- [Description of the task] Can you rewrite the data starting at the line containing "Views of one scene are" and ending at the line containing "764.5], [0, 0, 1]] dist [-0.000483, 0.000395]", replacing "lens line" with "camera line" and leaving everything else unchanged?

- [Collection entries]
□ □ □ □ □ □ □
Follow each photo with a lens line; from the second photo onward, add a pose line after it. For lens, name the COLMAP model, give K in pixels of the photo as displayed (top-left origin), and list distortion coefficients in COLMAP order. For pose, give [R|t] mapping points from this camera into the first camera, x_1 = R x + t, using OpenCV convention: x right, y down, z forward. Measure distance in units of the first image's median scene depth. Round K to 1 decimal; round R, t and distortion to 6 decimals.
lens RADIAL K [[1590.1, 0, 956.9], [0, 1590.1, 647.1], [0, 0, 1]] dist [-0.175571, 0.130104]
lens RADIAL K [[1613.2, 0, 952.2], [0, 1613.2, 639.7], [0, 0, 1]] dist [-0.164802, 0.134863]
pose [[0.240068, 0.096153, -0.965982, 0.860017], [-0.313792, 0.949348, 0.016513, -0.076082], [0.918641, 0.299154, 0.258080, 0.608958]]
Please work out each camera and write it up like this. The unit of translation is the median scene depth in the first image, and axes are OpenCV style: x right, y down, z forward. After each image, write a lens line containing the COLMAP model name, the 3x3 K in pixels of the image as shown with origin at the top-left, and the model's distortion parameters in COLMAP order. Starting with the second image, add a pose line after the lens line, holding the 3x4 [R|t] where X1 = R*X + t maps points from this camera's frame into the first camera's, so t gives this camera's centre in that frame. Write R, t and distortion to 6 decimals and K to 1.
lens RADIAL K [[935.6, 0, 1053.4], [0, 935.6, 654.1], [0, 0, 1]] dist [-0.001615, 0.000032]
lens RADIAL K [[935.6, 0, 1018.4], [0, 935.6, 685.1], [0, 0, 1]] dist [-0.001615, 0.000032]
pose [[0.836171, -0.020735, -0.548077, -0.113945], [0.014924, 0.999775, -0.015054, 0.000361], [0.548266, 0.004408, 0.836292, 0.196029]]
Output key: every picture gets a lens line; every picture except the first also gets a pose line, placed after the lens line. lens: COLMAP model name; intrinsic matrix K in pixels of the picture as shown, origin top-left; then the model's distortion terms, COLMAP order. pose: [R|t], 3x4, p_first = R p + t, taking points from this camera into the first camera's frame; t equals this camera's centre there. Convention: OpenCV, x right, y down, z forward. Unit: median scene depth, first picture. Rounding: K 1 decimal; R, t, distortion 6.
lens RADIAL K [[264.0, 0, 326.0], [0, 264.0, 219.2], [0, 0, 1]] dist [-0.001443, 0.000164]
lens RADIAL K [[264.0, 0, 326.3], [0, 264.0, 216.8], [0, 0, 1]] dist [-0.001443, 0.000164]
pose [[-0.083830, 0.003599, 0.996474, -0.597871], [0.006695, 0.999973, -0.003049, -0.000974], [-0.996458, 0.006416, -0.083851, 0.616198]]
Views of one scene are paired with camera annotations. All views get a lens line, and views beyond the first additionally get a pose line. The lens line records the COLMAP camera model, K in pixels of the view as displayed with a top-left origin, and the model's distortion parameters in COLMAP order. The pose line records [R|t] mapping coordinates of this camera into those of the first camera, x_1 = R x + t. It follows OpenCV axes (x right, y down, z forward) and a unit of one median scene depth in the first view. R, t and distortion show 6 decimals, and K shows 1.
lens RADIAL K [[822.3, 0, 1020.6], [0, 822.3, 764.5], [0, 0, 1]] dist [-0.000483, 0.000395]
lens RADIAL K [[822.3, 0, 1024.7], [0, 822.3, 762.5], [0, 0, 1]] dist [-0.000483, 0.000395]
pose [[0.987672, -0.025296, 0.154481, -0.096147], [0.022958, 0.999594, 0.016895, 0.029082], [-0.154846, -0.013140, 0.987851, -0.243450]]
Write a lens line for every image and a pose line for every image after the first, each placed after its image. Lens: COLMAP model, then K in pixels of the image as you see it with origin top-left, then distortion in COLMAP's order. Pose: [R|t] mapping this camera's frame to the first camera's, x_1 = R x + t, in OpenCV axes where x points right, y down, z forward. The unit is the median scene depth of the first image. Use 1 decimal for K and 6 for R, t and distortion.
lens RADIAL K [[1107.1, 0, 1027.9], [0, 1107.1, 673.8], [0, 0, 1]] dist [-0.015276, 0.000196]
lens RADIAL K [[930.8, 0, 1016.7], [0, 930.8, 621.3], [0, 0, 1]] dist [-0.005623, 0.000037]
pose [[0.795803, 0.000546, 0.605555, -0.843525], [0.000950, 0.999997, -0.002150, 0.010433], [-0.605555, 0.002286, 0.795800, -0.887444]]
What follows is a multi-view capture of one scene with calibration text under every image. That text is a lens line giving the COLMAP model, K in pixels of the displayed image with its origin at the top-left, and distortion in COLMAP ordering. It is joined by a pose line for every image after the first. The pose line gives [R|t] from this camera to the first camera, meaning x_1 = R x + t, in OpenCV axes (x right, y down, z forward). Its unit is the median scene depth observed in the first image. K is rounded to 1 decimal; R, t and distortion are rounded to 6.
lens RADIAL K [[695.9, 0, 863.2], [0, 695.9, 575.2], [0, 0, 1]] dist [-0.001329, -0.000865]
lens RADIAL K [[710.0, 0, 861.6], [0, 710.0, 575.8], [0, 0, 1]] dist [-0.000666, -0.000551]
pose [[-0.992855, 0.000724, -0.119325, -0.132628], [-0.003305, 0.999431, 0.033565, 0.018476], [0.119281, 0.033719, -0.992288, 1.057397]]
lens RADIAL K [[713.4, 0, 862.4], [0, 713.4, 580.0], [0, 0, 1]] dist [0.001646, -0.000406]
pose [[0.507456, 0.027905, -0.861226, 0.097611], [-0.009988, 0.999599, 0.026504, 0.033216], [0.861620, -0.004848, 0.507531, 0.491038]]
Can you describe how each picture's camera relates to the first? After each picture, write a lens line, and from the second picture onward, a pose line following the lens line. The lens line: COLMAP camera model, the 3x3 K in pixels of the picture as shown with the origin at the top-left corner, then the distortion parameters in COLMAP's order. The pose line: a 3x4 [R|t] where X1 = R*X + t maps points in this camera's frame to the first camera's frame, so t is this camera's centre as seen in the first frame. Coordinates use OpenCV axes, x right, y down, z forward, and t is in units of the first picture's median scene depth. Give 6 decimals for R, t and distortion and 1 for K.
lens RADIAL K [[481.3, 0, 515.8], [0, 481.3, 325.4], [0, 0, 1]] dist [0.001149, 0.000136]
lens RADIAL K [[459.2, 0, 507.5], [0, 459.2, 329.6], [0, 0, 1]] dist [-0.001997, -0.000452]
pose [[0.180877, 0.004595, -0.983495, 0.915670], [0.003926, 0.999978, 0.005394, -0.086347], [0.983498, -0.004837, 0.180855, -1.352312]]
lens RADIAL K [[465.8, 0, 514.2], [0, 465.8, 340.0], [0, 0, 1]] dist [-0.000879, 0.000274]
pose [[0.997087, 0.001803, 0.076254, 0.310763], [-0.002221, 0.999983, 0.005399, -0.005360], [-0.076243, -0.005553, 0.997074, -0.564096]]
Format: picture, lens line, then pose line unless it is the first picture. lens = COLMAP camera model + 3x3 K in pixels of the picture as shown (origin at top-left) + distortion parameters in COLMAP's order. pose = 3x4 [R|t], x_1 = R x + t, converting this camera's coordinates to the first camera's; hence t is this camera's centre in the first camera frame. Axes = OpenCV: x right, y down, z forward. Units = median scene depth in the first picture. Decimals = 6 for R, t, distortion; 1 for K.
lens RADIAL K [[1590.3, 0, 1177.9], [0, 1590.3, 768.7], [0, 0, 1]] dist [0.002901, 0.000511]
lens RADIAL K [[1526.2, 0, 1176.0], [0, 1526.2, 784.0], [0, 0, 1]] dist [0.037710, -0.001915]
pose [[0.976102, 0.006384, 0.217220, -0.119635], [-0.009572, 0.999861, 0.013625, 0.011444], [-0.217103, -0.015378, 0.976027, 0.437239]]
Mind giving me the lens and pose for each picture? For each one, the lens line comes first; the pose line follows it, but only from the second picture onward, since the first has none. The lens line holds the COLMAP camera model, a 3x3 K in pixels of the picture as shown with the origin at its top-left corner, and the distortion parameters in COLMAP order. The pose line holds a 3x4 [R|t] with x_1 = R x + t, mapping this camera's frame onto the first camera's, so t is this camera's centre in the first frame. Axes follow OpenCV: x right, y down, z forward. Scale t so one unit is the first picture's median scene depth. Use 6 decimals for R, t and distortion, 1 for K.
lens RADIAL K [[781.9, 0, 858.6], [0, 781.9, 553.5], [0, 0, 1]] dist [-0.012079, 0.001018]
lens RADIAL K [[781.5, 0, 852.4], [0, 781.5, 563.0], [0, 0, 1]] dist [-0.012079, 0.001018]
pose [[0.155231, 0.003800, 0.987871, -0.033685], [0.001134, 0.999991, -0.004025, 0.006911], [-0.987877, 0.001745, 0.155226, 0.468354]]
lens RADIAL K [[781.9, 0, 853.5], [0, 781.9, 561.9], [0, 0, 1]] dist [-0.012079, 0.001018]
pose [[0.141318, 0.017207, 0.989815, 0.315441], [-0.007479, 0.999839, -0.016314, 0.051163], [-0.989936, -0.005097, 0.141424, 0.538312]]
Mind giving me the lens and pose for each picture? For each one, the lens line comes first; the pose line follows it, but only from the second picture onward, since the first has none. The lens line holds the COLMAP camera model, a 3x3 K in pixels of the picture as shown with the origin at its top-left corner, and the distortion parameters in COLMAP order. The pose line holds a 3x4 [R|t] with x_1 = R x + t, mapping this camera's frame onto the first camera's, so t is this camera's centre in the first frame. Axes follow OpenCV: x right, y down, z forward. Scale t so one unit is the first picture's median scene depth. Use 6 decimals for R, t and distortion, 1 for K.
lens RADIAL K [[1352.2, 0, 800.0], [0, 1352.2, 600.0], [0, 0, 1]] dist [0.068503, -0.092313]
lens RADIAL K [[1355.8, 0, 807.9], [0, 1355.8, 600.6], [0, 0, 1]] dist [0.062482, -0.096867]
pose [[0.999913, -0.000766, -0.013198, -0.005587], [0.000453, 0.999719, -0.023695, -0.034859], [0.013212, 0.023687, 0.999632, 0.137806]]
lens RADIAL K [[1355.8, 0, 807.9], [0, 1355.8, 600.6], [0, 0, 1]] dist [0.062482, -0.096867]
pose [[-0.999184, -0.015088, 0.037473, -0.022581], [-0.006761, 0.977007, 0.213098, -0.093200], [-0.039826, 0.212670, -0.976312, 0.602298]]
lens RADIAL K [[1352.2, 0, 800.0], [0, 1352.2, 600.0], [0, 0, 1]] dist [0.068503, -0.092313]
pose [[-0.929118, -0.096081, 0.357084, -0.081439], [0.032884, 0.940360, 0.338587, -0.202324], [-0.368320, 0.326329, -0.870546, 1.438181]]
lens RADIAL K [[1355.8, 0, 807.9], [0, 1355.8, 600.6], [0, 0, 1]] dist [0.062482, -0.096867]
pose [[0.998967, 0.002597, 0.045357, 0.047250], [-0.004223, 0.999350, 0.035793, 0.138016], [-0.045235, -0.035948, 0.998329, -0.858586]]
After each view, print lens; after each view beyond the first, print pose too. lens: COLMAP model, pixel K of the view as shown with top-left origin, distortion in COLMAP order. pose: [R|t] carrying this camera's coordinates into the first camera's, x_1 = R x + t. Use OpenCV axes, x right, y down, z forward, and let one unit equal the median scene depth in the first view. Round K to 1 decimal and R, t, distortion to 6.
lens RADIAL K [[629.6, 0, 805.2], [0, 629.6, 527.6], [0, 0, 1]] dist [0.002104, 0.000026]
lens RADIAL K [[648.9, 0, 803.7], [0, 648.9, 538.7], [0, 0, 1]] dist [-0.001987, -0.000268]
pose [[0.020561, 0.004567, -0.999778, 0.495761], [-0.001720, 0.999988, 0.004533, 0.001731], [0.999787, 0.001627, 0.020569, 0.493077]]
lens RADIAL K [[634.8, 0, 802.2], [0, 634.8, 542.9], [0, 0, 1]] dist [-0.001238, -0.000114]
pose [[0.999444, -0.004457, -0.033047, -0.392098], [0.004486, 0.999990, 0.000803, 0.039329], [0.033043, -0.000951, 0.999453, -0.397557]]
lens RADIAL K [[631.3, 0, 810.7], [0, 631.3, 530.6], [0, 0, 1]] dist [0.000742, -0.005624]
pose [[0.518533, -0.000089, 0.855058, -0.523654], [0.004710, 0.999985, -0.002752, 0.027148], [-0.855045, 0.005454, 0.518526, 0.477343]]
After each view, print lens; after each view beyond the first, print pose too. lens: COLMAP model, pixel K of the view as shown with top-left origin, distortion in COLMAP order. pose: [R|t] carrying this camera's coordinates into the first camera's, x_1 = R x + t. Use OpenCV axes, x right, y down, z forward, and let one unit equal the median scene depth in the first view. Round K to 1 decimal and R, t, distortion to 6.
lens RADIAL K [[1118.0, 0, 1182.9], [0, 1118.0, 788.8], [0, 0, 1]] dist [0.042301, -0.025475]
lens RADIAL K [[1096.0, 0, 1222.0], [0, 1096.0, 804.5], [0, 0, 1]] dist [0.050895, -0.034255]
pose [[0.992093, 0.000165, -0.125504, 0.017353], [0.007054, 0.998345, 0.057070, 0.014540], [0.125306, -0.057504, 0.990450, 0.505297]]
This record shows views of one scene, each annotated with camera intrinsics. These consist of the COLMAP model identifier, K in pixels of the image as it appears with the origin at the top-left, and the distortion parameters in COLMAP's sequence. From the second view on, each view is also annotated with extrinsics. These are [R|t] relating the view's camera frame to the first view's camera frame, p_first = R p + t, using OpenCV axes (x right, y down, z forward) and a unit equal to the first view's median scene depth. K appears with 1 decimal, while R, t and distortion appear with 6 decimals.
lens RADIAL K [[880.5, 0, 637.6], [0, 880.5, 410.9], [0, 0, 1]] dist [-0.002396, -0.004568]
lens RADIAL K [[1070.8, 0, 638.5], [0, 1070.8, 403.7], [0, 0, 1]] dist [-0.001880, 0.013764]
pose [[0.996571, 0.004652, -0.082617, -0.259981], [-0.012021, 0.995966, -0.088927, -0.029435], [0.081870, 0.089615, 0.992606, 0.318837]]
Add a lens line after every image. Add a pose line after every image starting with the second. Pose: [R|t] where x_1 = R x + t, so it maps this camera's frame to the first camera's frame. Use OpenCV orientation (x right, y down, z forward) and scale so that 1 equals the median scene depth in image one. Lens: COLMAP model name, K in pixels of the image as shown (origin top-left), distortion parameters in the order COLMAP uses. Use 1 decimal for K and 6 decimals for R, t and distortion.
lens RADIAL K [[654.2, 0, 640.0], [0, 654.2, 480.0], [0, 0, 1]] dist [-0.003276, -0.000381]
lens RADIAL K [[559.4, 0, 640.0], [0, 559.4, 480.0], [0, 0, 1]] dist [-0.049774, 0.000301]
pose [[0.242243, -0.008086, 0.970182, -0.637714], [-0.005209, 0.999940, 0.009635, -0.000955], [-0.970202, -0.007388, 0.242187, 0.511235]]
□ □ □ □ □ □ □
- [Written response]
Views of one scene are paired with camera annotations. All views get a camera line, and views beyond the first additionally get a pose line. The camera line records the COLMAP camera model, K in pixels of the view as displayed with a top-left origin, and the model's distortion parameters in COLMAP order. The pose line records [R|t] mapping coordinates of this camera into those of the first camera, x_1 = R x + t. It follows OpenCV axes (x right, y down, z forward) and a unit of one median scene depth in the first view. R, t and distortion show 6 decimals, and K shows 1.
lens RADIAL K [[822.3, 0, 1020.6], [0, 822.3, 764.5], [0, 0, 1]] dist [-0.000483, 0.000395]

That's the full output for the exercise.